> [TRY IT] All records below are to be set down precisely as written, excluding pictures.

> [Dataset records]
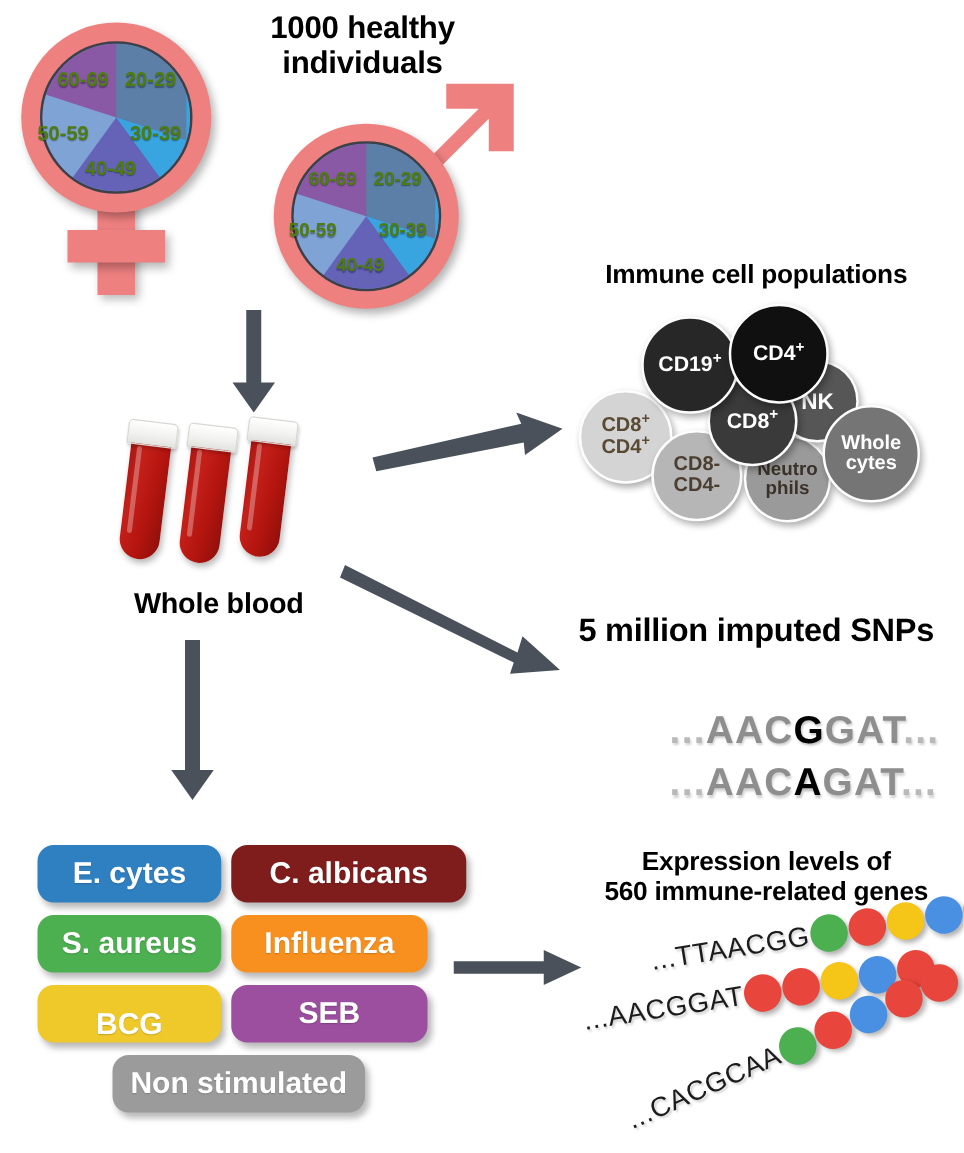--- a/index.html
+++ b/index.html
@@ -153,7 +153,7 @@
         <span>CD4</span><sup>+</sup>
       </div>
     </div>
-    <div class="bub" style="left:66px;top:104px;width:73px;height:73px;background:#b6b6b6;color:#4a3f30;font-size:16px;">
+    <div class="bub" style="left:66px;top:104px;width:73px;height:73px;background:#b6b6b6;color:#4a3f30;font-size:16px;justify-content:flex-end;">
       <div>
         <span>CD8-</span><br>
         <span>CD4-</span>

> [SOLUTION TO THIS PROBLEM]
--- a/index.html
+++ b/index.html
@@ -153,7 +153,7 @@
         <span>CD4</span><sup>+</sup>
       </div>
     </div>
-    <div class="bub" style="left:66px;top:104px;width:73px;height:73px;background:#b6b6b6;color:#4a3f30;font-size:16px;">
+    <div class="bub" style="left:66px;top:104px;width:73px;height:73px;background:#b6b6b6;color:#4a3f30;font-size:16px;justify-content:flex-end;">
       <div>
         <span>CD8-</span><br>
         <span>CD4-</span>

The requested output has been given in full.